Yağmur yağıyordu. Ağlamaktan mı yoksa yağan yağmurdan mıdır bilinmez yüzündeki bütün makyajı akmıştı. O herkesin imrenerek baktığı güzel yüzü, yüzündeki makyajın akmasından dolayı bakılmayacak haldeydi. Oysa mutsuz olduğu zamanlarda bile mutsuzluğunu gizlemek için görünüşüne önem verir saçını ve makyajını güzelce yapar mutsuzluğunu insanlardan gizlemeye çalışırdı. Ve başarıyordu da ama bugün olmuyordu. Zaten olmasını da istemiyordu. Artık kendi olmak istiyordu. Başka birisi değil.
Yağmur olanca şiddetiyle yağıyor, insanlar sokaklardan evlerine kaçıyorlardı. Ama o kendini dışarı attı. Yağmur yağıyor, yağmur yağdıkça gök gürlüyor, gök gürledikçe yağmur daha çok yağmaya başlıyordu. Ağlıyordu. Bunca zaman ağlayamadıklarına ağlıyordu. Bunca zaman insanlara karşı hep iyi olduğuna, onunla işleri bittiği zaman hep sırtlarını dönüp gitmelerine, verip de haketmediğini görmesine ağlıyordu.

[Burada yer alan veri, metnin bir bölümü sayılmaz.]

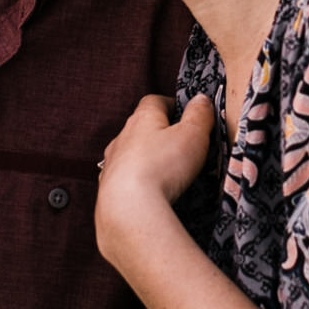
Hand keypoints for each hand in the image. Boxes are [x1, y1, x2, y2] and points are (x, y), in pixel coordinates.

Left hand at [95, 94, 213, 266]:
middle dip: (159, 134)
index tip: (185, 114)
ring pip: (129, 154)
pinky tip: (148, 193)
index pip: (154, 101)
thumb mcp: (192, 135)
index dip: (171, 105)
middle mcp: (122, 137)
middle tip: (180, 146)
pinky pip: (123, 180)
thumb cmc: (162, 167)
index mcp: (142, 118)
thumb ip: (199, 115)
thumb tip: (200, 100)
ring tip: (166, 173)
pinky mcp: (107, 188)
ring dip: (145, 159)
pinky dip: (136, 182)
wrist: (129, 208)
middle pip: (140, 128)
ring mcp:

Gitmek istediği bir yer yoktu. Sadece yürümek istiyordu. Saatlerce yürüdü. Kararlar aldı. Yürüdükten kaç saat sonra farkına vardı bilmiyordu. Ama yağmur duruyordu. Güneş hafiften kendini göstermeye başlamıştı. Gökkuşağı bile çıkmıştı. Islak bir banka oturdu. Uzun uzun gökkuşağını izledi. O da karar verdi. Bundan sonra onun hayatında da gökkuşağı gibi her renk olacaktı. En koyu renginden, en canlısına kadar hepsi olacaktı.